[Point matching tracking data]
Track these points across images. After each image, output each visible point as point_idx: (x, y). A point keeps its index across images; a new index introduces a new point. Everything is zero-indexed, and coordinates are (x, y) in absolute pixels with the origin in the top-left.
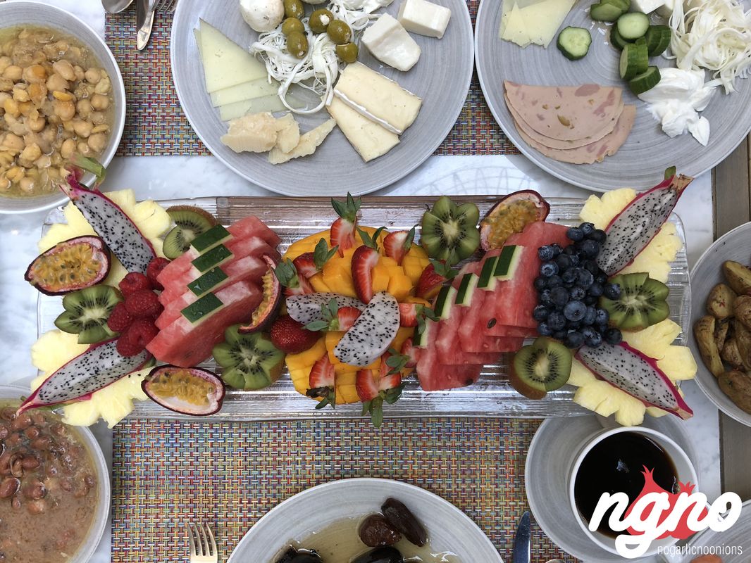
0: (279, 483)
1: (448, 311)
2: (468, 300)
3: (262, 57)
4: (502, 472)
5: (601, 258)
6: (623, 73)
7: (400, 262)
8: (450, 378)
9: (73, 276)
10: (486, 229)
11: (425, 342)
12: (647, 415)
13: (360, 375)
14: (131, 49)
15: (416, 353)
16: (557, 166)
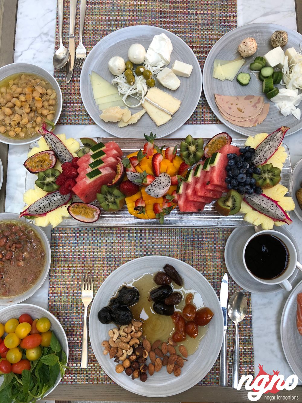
0: (120, 260)
1: (190, 179)
2: (199, 174)
3: (116, 85)
4: (215, 256)
5: (253, 159)
6: (264, 90)
7: (172, 161)
8: (191, 207)
9: (42, 166)
10: (207, 149)
11: (181, 191)
12: (275, 226)
13: (155, 206)
14: (64, 83)
15: (178, 196)
16: (237, 128)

◆ Problem details
Rewrite the material above, changing "top-left" to "upper-left" and keeping everything else the same. Leave the pictures out.

◆ Reply
Track these points across images. After each image, output each visible point as point_idx: (x, y). A point keeps its index across images; a new index introduces a new point. Everything is zero-indexed, and coordinates are (x, y) in absolute pixels with the origin in the upper-left.
0: (279, 483)
1: (448, 311)
2: (468, 300)
3: (262, 57)
4: (502, 472)
5: (601, 258)
6: (623, 73)
7: (400, 262)
8: (450, 378)
9: (73, 276)
10: (486, 229)
11: (425, 342)
12: (647, 415)
13: (360, 375)
14: (131, 49)
15: (416, 353)
16: (557, 166)
0: (120, 260)
1: (190, 179)
2: (199, 174)
3: (116, 85)
4: (215, 256)
5: (253, 159)
6: (264, 90)
7: (172, 161)
8: (191, 207)
9: (42, 166)
10: (207, 149)
11: (181, 191)
12: (275, 226)
13: (155, 206)
14: (64, 83)
15: (178, 196)
16: (237, 128)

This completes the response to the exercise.